Zitierter Auszug ->
Befriedungsgebühr, Akteneinsichtsantrag, Rat zum Schweigen

Gericht / Entscheidungsdatum: AG Hamburg-Barmbek, Urt. v. 04.02.2011 - 820 C 511/10

Fundstellen:

Leitsatz: Die zusätzliche Gebühr Nr. 4141 bzw. Nr. 5115 VV RVG entsteht nicht nur auf Grund eines Akteneinsichtsantrags des Verteidigers. Sie entsteht auch nicht bei einem unbegründeten Einstellungsantrag des Verteidigers. Sie fällt schließlich auch nicht bei dem nur internen Rat zum Schweigen an.


Amtsgericht Hamburg-Barmbek
Az.: 820 C 511/10
In pp.
wegen Freistellung von Rechtsanwaltsgebühren
erlässt das Amtsgericht Hamburg-Barmbek durch die Richterin Dr. R. auf Grund der mündli-chen Verhandlung vom 04.02.2011 folgendes
Urteil
Die Klage wird abgewiesen.
Die Kosten des Rechtsstreits trägt der Kläger. Das Urteil ist vorläufig vollstreckbar.
Die Berufung wird nicht zugelassen.
Tatbestand
Von einer Darstellung des Tatbestands wird gemäß § 313a Abs. 1 Satz 1 ZPO abgesehen.
Entscheidungsgründe
Die Klage ist zwar zulässig, aber nicht begründet.
Der Kläger hat gegen die Beklagte keinen Freistellungsanspruch in Höhe von 160,65 Euro aus dem zwischen den Parteien bestehenden Rechtsschutzversicherungsvertrag (vgl. § 1 Abs. 1 Satz 1 VVG).
Die Beklagte hat für die mit der Klage geltend gemachte Freistellung von einer zusätzlichen Gebühr gemäß Nr. 5115 VV RVG nicht einzustehen, da eine solche Gebühr vorliegend nicht entstanden ist.

Eine Erledigungsgebühr nach Nr. 5115 VV RVG entsteht nach Abs. 1 Nr. 1 der zugehörigen Anmerkung, wenn das Ordnungswidrigkeitenverfahren vor der Verwaltungsbehörde durch die anwaltliche Mitwirkung endgültig eingestellt wird. Nach Absatz 2 der Anmerkung entsteht die Gebühr allerdings dann nicht, wenn eine auf Förderung des Verfahrens gerichtete Tätigkeit nicht ersichtlich ist.

Datensatz ->

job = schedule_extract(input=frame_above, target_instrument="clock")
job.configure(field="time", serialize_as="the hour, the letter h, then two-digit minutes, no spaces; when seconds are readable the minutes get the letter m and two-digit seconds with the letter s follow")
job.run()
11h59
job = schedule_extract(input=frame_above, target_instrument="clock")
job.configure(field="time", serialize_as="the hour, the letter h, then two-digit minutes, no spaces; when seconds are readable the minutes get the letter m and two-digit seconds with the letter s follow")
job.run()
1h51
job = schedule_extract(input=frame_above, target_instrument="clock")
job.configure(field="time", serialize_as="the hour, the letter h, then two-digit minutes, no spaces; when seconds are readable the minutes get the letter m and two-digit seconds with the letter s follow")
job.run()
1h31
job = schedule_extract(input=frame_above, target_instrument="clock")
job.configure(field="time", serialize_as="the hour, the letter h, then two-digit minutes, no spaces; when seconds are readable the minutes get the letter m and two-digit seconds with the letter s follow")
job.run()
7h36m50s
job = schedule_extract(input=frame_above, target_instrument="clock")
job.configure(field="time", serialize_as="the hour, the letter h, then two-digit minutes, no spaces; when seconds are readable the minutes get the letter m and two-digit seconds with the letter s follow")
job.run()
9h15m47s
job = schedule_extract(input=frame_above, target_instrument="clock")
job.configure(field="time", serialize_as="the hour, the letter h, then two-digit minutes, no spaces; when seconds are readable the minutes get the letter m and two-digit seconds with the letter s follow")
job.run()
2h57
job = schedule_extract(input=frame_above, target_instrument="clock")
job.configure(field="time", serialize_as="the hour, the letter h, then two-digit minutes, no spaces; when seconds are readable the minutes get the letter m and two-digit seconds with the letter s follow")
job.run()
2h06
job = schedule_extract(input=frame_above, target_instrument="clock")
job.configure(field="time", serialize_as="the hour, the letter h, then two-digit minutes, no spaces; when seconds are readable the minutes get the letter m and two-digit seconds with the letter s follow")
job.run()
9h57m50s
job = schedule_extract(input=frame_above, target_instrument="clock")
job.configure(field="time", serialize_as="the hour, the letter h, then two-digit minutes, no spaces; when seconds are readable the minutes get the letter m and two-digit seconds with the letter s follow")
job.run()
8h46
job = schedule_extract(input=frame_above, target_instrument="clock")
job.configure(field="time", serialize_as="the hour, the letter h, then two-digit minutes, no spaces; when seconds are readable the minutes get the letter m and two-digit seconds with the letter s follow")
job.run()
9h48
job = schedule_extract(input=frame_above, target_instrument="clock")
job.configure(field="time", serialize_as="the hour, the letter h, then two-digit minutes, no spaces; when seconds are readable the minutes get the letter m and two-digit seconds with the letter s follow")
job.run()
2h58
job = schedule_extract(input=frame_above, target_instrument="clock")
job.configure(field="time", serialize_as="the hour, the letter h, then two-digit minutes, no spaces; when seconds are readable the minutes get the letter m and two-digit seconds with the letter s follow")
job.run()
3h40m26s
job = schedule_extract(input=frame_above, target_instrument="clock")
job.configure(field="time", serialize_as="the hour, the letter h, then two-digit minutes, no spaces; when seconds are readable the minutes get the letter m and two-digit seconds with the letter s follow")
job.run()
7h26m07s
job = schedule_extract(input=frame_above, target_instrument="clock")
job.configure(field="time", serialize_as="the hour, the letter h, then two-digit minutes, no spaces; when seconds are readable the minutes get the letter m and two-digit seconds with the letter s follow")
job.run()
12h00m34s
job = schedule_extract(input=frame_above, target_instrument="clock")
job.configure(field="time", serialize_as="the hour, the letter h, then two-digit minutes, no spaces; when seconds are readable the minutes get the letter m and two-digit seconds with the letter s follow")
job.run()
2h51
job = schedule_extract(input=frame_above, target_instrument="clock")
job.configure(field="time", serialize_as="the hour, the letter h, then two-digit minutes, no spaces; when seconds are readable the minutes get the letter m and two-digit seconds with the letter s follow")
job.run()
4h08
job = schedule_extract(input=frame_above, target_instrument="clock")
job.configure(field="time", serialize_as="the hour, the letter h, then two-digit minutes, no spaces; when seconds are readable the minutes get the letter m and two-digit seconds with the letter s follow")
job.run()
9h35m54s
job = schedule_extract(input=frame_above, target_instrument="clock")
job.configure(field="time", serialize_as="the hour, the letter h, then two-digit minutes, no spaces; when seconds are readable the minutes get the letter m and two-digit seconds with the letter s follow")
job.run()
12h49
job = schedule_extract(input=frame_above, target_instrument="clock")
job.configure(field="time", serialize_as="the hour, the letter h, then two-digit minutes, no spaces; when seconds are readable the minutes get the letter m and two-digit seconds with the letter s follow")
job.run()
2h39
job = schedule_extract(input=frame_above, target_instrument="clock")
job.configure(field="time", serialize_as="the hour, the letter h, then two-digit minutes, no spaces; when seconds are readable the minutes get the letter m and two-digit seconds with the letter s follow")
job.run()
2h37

Arbeitsauftrag -> Schreibe das Urteil zur Befriedungsgebühr im Anschluss an seinen letzten Satz weiter.

Antwort ->
Vorliegend hat zwar die Zentrale Bußgeldstelle des Lande Brandenburg den Prozessbevolll- mächtigten des Klägers mit Schreiben vom 28.07.2010 mitgeteilt, dass das gegen den Kläger eingeleitete Ermittlungsverfahren eingestellt worden sei. Gleichwohl ist die streitgegenständliche Erledigungsgebühr nicht entstanden. Denn es ist nicht ersichtlich, dass das Verfahren durch eine anwaltliche Tätigkeit gefördert worden ist.

Mitwirkung im Sinne der Nr. 5115 VV RVG bedeutet, dass der Rechtsanwalt durch seine Tätigkeit die endgültige Einstellung des Verfahrens zumindest gefördert haben muss (BGH, Urt. v. 20.01.2011, Az. IX ZR 123/10). Es genügt hierfür jede Tätigkeit, die zur Verfahrenserledigung geeignet ist. Eine besondere, nicht nur unwesentliche und gerade auf die außergerichtliche Erledigung gerichtete Tätigkeit ist nicht erforderlich (BGH, a. a. O., m. w. Nachw.).

Dass der Prozessbevollmächtigte sich gegenüber der Behörde als Verteidiger bestellt und Akten- einsicht beantragt hat, genügt insoweit nicht, da es sich hierbei um neutrale anwaltliche Äußerungen handelt, die nicht geeignet sind, das Verfahren zu fördern (vgl. AG Hannover, Beschl. v. 01.09.2005, Az. 514 C 11137/05, Rn. 1 — zitiert nach juris).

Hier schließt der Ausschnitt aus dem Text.